Judge Irving E. Kaufman, of the United States Court of Appeals, Second Circuit, has stated the pragmatic nature of the balance between majority rule and minority rights, in the contest of the conflict between individual rights and the maintenance of public security. ‘ ‘ Do we follow the lesson of history, which according to Mr. Justice Brennan proves that tolerance of shortcut methods in law enforcement impairs its enduring effectiveness ? Or, on the other hand, do we heed Chief Judge Lumbard’s warning that before we impose additional restrictions on the police we should display great caution, lest in the desire to protect individual rights the larger and greater right of all the people to be secure in their persons and in their homes becomes secondary? It is risky to give absolute and final answers, for just as police work cannot be equated to totalitarian oppression, so devotion to constitutional principles is not equivalent to softness in crime.” (N. Y. L. J., May 26, 1965, p. 4, col. 2.)
Eegardless of how the question of social policy presented by the instant case would be resolved by this court if it were free to decide de novo, freedom of choice does not exist. The “ long arm” of the Supreme Court of the United States has reached down into the Civil Court of the City of New York and supplied the authority which must bind us.

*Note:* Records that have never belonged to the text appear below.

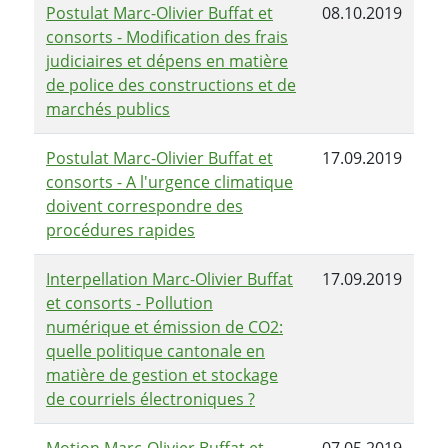
Postulat Marc-Olivier Buffat et
08.10.2019
consorts - Modification des frais
judiciaires et dépens en matière
de police des constructions et de
marchés publics
Postulat Marc-Olivier Buffat et
17.09.2019
consorts - A l'urgence climatique
doivent correspondre des
procédures rapides
Interpellation Marc-Olivier Buffat
17.09.2019
et consorts - Pollution
numérique et émission de CO2:
quelle politique cantonale en
matière de gestion et stockage
de courriels électroniques ?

In the case of Plymouth Sedan v. Pennsylvania (380 U. S. 693, 701), the Supreme Court announced its will in this regard. It stated: “It would be anomalous indeed, under these circumstances, to hold that in the criminal proceeding the illegally seized evidence is excludable, while in the forfeiture proceeding, requiring the determination that the criminal law has been violated, the same evidence would be admissible.”

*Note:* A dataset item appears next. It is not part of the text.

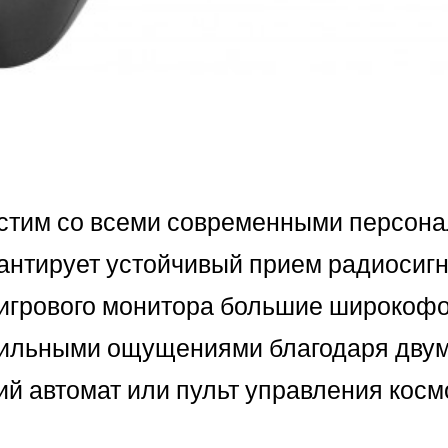
вместим со всеми современными персо
нтирует устойчивый прием радиосигна
е игрового монитора большие широкоф
ктильными ощущениями благодаря двум
й автомат или пульт управления косм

It ruled, unanimously, that evidence obtained illegally by police officers cannot be used in a proceeding for forfeiture of the personal property.
The court decision involved an automobile seized by the Pennsylvania officers on December 16, 1960, after they followed *522it from Camden, N. J. to Philadelphia. They searched the car, without a warrant, and found 375 bottles of whisky without Pennsylvania tax stamps.
The officers did not prosecute the driver although a Pennsylvania law imposes a fine of from $100 to $500 for transporting untaxed liquor. Instead, they impounded the car, which was worth about $1,000. The court pointed out that the automobile itself was not an article of personal property which was per se contraband, such as narcotics, a gun, etc. The court held that the seizure of the car was a greater punishment that the State could have imposed upon the driver under the criminal laws and was “ [C]learly a penalty for the criminal offense ”.
The case was sent back to the Supreme Court of Pennsylvania to determine whether the officers had probable cause to search the ear without a warrant.
Before this decision, a question existed as to whether the constitutional exclusionary rule enunciated in Weeks v. United States (232 U. S. 383) and Mapp v. Ohio (supra) extended to forfeiture procedures. There had been conflict as to this point in both State and Federal courts. The case of Plymouth Sedan v. Pennsylvania (supra) put the question to rest and it determines the question before this court.
This court has no choice but to decide that the testimony of the policeman in the instant case must be stricken. In the absence of such testimony and on the uncontroverted testimony of the plaintiff, the court has no option but to order the return of the currency held by the Police Property Clerk to plaintiff.